Prehistoric rock art in Sweden

The Tumlehed rock painting (Hällmålningen i Tumlehed) is a prehistoric rock art pictograph site, located in Tumlehed on the island of Hisingen, Gothenburg Municipality, Sweden. It is the southernmost recorded rock painting in Sweden and one of few found in the western parts of the country, joined by a few additional ones in the same province.

==History==
Discovered in 1974, its period of creation has been estimated to be from between 4200-2500 BCE. Most archaeologists hold it to be from the Mesolithic era, based on among other factors the possible hunter-gatherer symbolism, location in regards to historical sea levels, and neighbouring sites dating from that period. Its discovery contributed to shifting the academic understanding of the Scandinavian rock paintings, which previously had been found primarily in Norway, Finland, and northern Sweden. A minor excavation was carried out in 1985 of the area next to the painting, but no significant finds were made.

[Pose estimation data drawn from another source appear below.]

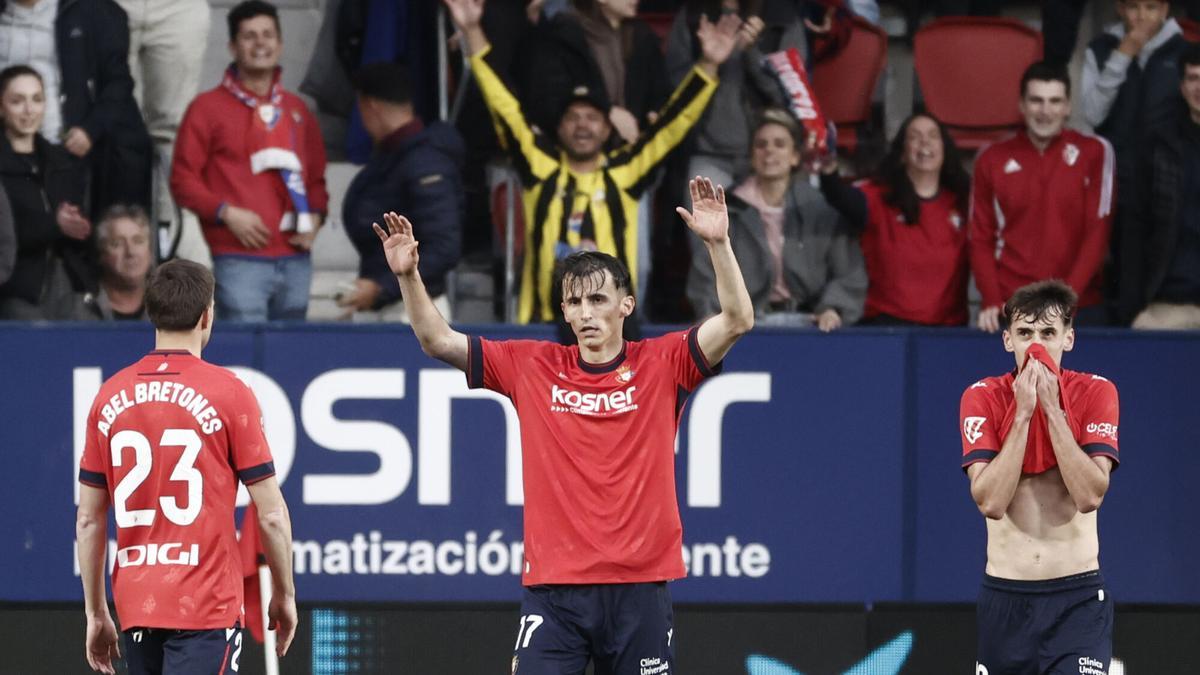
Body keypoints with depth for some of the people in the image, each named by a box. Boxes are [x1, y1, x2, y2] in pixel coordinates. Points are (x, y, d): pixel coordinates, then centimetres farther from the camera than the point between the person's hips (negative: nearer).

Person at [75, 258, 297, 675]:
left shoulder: (111, 396, 7)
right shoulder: (228, 392, -6)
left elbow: (88, 521, 9)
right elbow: (271, 515, -5)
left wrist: (96, 612, 17)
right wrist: (284, 594, 9)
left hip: (136, 608, 5)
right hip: (207, 608, -5)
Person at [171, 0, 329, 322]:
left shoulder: (296, 109, 17)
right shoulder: (209, 108, 3)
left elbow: (316, 176, 25)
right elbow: (183, 179, 1)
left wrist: (315, 216, 5)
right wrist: (226, 213, -12)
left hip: (295, 260, 5)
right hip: (240, 262, -5)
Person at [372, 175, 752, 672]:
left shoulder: (662, 365, 2)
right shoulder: (532, 366, 7)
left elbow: (737, 321, -8)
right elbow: (437, 340, 7)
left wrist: (718, 243, -20)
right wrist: (408, 276, -7)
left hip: (640, 586, 0)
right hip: (553, 585, 0)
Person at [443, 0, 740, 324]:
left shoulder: (622, 172, 7)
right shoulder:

Situated on a steep cliff face, covering about 2 x 2 meters, it depicts a number of figures, among them four ships, four fish, a large deer, wave-like patterns, and some undetermined shapes. The painting was made with a mixture of red ochre and a binder which through bonding with the rock has survived the years. At the time of its making it would have been located on an island's shore, rather than on the slope of a hill as today.